GIVEN MATERIAL:
===============

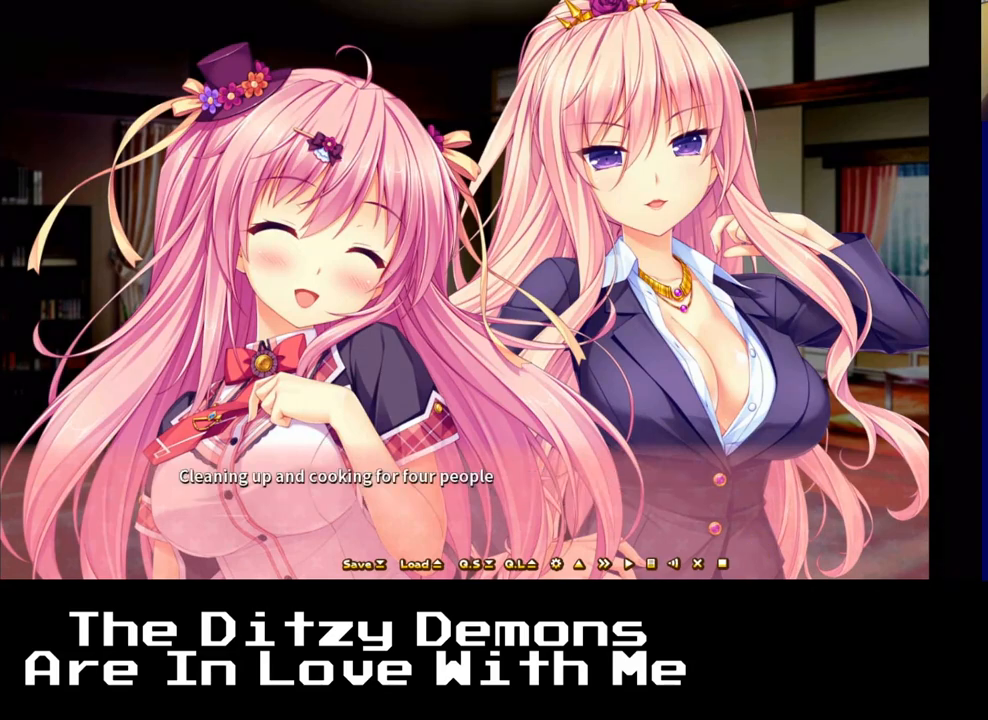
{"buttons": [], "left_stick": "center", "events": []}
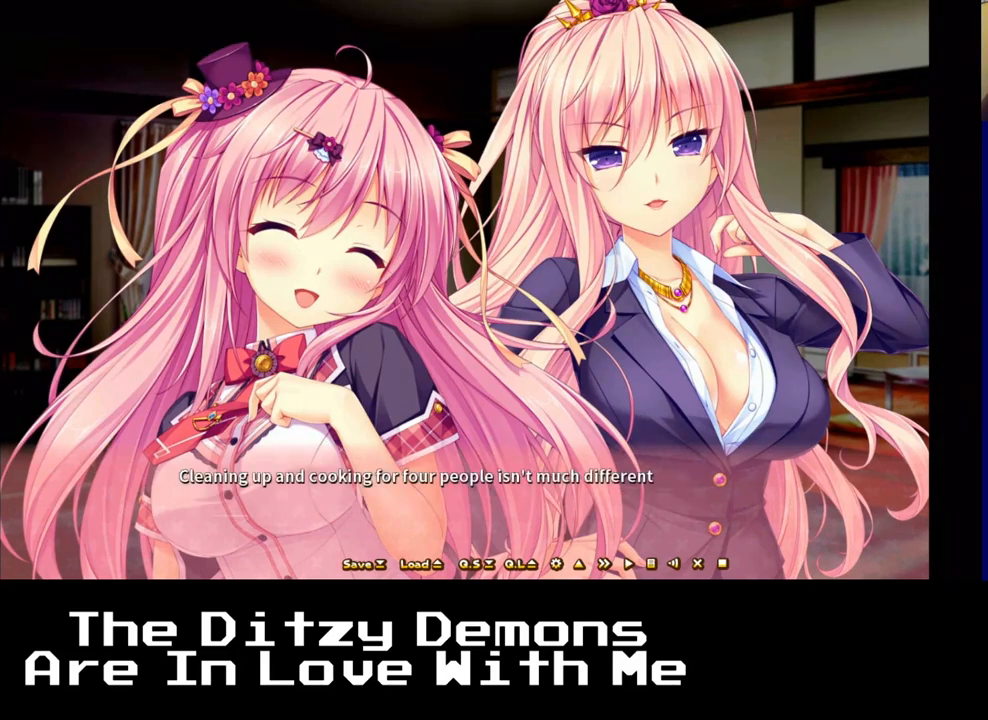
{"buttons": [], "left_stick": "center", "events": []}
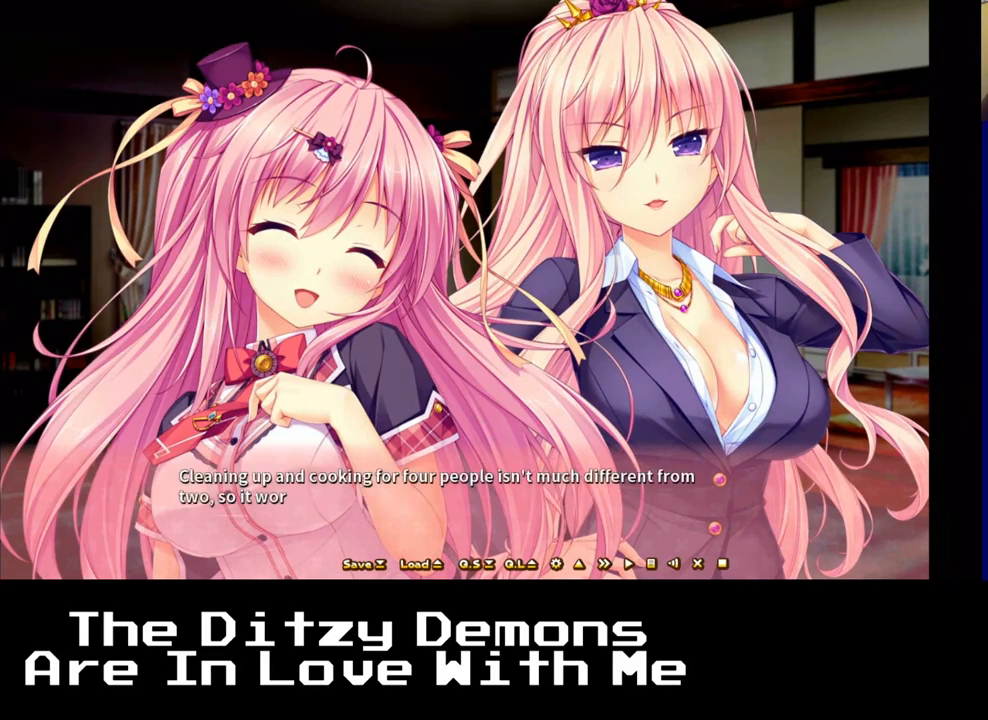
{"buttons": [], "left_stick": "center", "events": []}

===============

Take the listing above and retype it exactly. Its pictures are to be omitted.

{"buttons": [], "left_stick": "center", "events": []}
{"buttons": [], "left_stick": "center", "events": []}
{"buttons": [], "left_stick": "center", "events": []}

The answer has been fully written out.